====== Exercise passage ======

I have secured the authorized steel engravings of the late President Garfield, executed by the United States Government, approved by the President of the United States, by Congress and by every member of the President’s family as the most faithful of all portraits of the President. It was executed by the Government’s most expert steel engravers, and I will send a copy from the original plate, in full colors approved by the Government, postpaid, for one dollar each.

Each reader who sent in a dollar received the promised engraving — on a 5¢ postage stamp.

AWOL

On July 4, 1989, Soviet MiG-23 pilot Nikolai Skuridin was on a routine training flight near Kolobrzeg, Poland, when his afterburner failed. Skuridin ejected, thinking the engine was completely dead, but the plane recovered and proceeded on autopilot into the west.

It must have had a lot of fuel, because it crossed out of Poland into East Germany, then into West Germany, then into the Netherlands, where a startled American air base sent up two F-15s to keep it company. As the MiG passed into Belgium the F-15s were told to shoot it down when it reached the North Sea, but it finally ran out of fuel near the French border, crashing into a house and killing a teenager.

The whole trip had covered 560 miles. Belgian Foreign Minister Mark Eyskens complained that the Soviets had issued no warning and no indication as to whether the pilotless plane was carrying dangerous weapons; it turned out that it was unarmed but carrying ammunition for a 23mm machine gun.

See Never Mind.

Presto

Johann Zöllner may have been too trusting. In 1878, convinced that spiritualism was the manifestation of a fourth dimension, the German astronomer proposed an experiment to English medium Henry Slade. If rings composed of two different woods could be interlinked, he said, without evidence of damage to their fibers, this would constitute a “miracle,” that is, “a phenomenon which our conceptions heretofore of physical and organic processes would be absolutely incompetent to explain.”

====== Data to examine ======

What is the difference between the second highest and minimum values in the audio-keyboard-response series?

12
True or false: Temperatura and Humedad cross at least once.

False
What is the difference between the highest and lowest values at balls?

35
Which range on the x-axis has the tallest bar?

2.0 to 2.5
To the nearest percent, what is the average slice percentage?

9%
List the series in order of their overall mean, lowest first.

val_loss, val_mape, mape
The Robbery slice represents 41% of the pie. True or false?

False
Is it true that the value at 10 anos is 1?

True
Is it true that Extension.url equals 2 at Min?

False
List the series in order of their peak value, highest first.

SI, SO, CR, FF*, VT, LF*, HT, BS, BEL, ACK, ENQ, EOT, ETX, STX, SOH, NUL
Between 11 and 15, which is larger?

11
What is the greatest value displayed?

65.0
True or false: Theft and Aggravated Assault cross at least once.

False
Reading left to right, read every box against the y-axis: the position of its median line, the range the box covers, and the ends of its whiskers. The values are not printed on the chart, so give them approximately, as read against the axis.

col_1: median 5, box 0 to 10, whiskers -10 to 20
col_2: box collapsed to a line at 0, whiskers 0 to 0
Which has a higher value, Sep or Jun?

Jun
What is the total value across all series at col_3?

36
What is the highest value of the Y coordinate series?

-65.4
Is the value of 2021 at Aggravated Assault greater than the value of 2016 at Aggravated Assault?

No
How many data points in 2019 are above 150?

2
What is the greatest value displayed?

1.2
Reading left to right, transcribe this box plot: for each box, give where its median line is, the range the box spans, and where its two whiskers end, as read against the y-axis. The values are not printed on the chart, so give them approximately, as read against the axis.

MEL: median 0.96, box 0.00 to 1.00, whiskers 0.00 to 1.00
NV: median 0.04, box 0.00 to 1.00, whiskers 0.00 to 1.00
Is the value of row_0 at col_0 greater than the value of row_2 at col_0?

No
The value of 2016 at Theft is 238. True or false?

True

======

> Task list:
1. Reproduce the anecdote passage from "The whole trip" to "23mm machine gun.", swapping "pilotless plane" for "unmanned aircraft".
2. Carry the anecdote passage forward from its last sentence, on Johann Zöllner's proposed test with the wooden rings.

> Outputs for the tasks:
1.
The whole trip had covered 560 miles. Belgian Foreign Minister Mark Eyskens complained that the Soviets had issued no warning and no indication as to whether the unmanned aircraft was carrying dangerous weapons; it turned out that it was unarmed but carrying ammunition for a 23mm machine gun.

2.
On May 9, he and Slade met in a room. Zöllner strung two rings on a length of catgut, tied the ends together, secured the knot with a seal of wax, and sat with his hands upon it:

slade-zollner experiment - 1

After a few minutes he smelled a burning odor that “seemed to come from under the table” and heard a rattling sound at the small round table “as of pieces of wood knocking together.” He opened his eyes to find this:

slade-zollner experiment - 2

He pronounced himself “astonished and highly delighted” at this result, though “it will be seen that my prepared experiments did not succeed in the manner expected by me.” But he found his fellow scientists unpersuaded. A colleague from Russia complained that Slade had refused to reproduce his results for a skeptical audience because “his medium was not strong enough for it.”

And “It has further been asked, why the communications which are written for Mr. Slade on his slates, as is supposed by invisible spirits, are for the most part so commonplace, and so completely within the compass of human knowledge. High spirits must yet necessarily write with more genius, and also spell properly.”

The Real Thing

Amanda Blake and David Cronin were engaged to be married while both were working for the Coca-Cola Company in Northampton, Mass., in 1985. Then Cronin left Coke to work for Pepsi.

Blake sued Coke for $600,000, alleging that her employer had told her that she must either break off the engagement, leave Coke, or convince Cronin to leave Pepsi. When she refused, she was fired.

“It made me sad that they didn’t trust me,” she said. “I was more sad than mad after all the hours and time I put in, and then they didn’t think twice about firing me.”

In 1987 they reached a settlement that was “satisfactory to all parties.”